いつまで政治的ダッチロールをつづけるつもりでしょうか。
国内のみならず、国際社会からも批判が高まっています。
温室効果ガス削減目標は、サミットでも総理自身が約束した国際公約で、それをいともたやすく、また、一切国際社会にも事前説明なく反古にした罪はあまりに大きいです。
この政権により、我が国が10年遅れたと言われる所以です。
1日も早く政権から退場してもらいましょう。
戦後の我が国経済は、アメリカからの援助と外資・為替規制から成り立つ竹馬経済と言われてました。
戦後の脆弱な我が国経済は、この二つのレジームに支えられたものゆえに、我が国体外経済政策の基本は、長らく対米協調と体外諸規制維持のための国際機関との折衝でありました。
しかし、戦後高度経済成長の実現により、対米協調は維持し、諸規制維持の方は断念せざるを得なくなりました。
戦後約20年の昭和39年、ときの内閣総理大臣池田勇人は、IMF8条国移行を決断し、我が国経済を諸外国と対等の立場に置くことしました。
これによる、諸外国と対等の立場に置くと言うことは、貿易、資本自由化の決断です。
しかしながら、為替については、引き続き1ドル360円の公定レートを維持し、我が国輸出産業の育成・振興に努めました。
その後、ニクソンショックの勃発により、一気に為替自由化へと突き進んでいきます。
戦後の竹馬経済の二本柱を失う中で、我が国が経済成長していくためには、全方位外交、平和外交の方針の下に、対米協調を維持しつつも、アジア重視、エネルギー外交重視を打ち出さざるを得なくなりました。

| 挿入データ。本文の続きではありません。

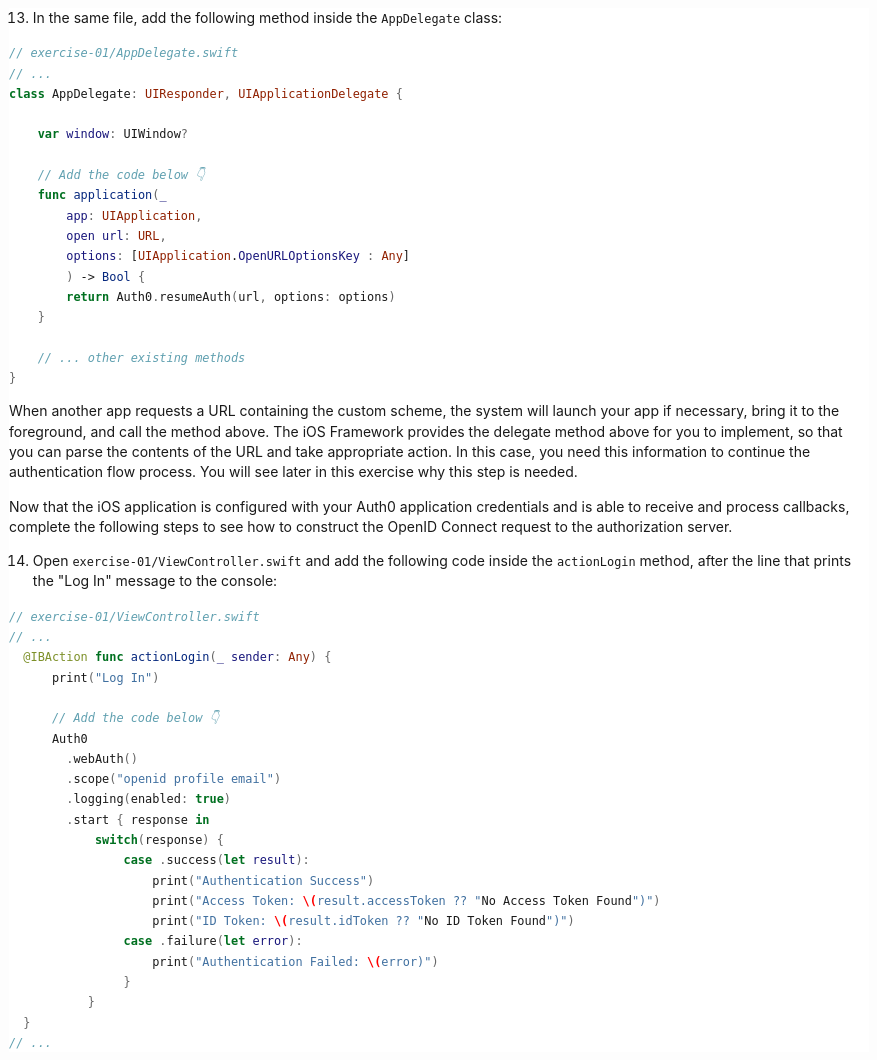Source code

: 13. In the same file, add the following method inside the `AppDelegate` class:

```swift
// exercise-01/AppDelegate.swift
// ...
class AppDelegate: UIResponder, UIApplicationDelegate {

    var window: UIWindow?

    // Add the code below 👇
    func application(_
        app: UIApplication,
        open url: URL,
        options: [UIApplication.OpenURLOptionsKey : Any]
        ) -> Bool {
        return Auth0.resumeAuth(url, options: options)
    }

    // ... other existing methods
}
```

When another app requests a URL containing the custom scheme, the system will launch your app if necessary, bring it to the foreground, and call the method above. The iOS Framework provides the delegate method above for you to implement, so that you can parse the contents of the URL and take appropriate action. In this case, you need this information to continue the authentication flow process. You will see later in this exercise why this step is needed.

Now that the iOS application is configured with your Auth0 application credentials and is able to receive and process callbacks, complete the following steps to see how to construct the OpenID Connect request to the authorization server.

14. Open `exercise-01/ViewController.swift` and add the following code inside the `actionLogin` method, after the line that prints the "Log In" message to the console:

```swift
// exercise-01/ViewController.swift
// ...
  @IBAction func actionLogin(_ sender: Any) {
      print("Log In")

      // Add the code below 👇
      Auth0
        .webAuth()
        .scope("openid profile email")
        .logging(enabled: true)
        .start { response in
            switch(response) {
                case .success(let result):
                    print("Authentication Success")
                    print("Access Token: \(result.accessToken ?? "No Access Token Found")")
                    print("ID Token: \(result.idToken ?? "No ID Token Found")")
                case .failure(let error):
                    print("Authentication Failed: \(error)")
                }
           }
  }
// ...
```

政府開発援助供与による、アジア重視を実現するとともに、日中国交正常化以後は、アジアの中の日本を旗印に、中国をはじめアジア諸国との接近を図ってきました。
また、オイルショック以後、中近東諸国との接近をも図ってきました。
これにより、我が国は、政府開発援助供与額で世界一となり、ODA大国と、なっていったのです。
我が国の全方位外交、平和外交は、戦後外交政策の基本であるとともに、対外経済政策にも色濃く反映されました。
国際環境の変化と内閣の政策決定過程を詳細分析すると、池田、佐藤・田中・三木・福田・大平・鈴木各政権の外交を「全方位外交」という一貫した視角でとらえることができています。
我が国の平和の礎である、平和外交の基礎となるのは、日本の平和憲法であり、日本は平和精神を憲法の中に堅持し、世界の指導者たる立場で、国際協調の下、世界平和を推進していくべき立場にあります。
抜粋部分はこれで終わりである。